■ Work required:
The task calls for every entry to be printed word for word, without the images.

■ Supplied material:
◇ ◇ ◇

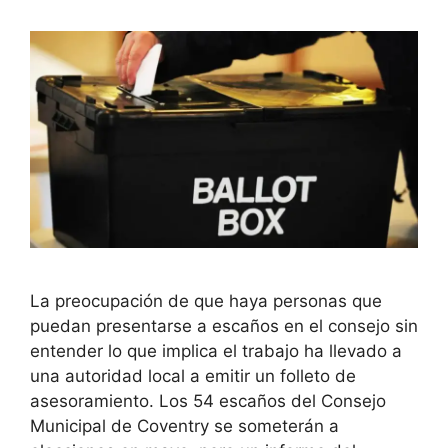
La preocupación de que haya personas que
puedan presentarse a escaños en el consejo sin
entender lo que implica el trabajo ha llevado a
una autoridad local a emitir un folleto de
asesoramiento. Los 54 escaños del Consejo
Municipal de Coventry se someterán a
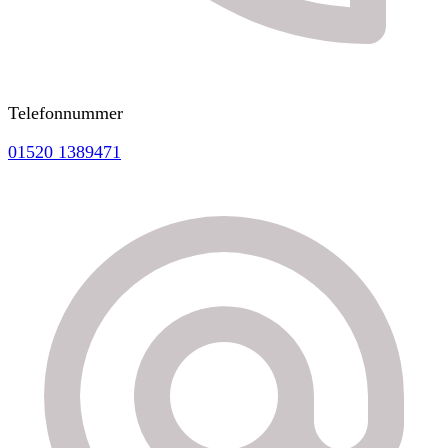
Telefonnummer
01520 1389471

◇ ◇ ◇

■ Response to this exercise:
La preocupación de que haya personas que
puedan presentarse a escaños en el consejo sin
entender lo que implica el trabajo ha llevado a
una autoridad local a emitir un folleto de
asesoramiento. Los 54 escaños del Consejo
Municipal de Coventry se someterán a
Telefonnummer
01520 1389471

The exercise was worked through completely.